Exercise material
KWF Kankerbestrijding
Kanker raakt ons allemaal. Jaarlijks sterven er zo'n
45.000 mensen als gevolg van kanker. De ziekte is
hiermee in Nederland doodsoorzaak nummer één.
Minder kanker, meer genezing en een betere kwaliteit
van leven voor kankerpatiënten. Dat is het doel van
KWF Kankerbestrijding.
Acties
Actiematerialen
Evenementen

Exercise
Check every line of the records above for the string "Kankerbestrijding". Copy those that hold it.

Worked solution
KWF Kankerbestrijding
KWF Kankerbestrijding.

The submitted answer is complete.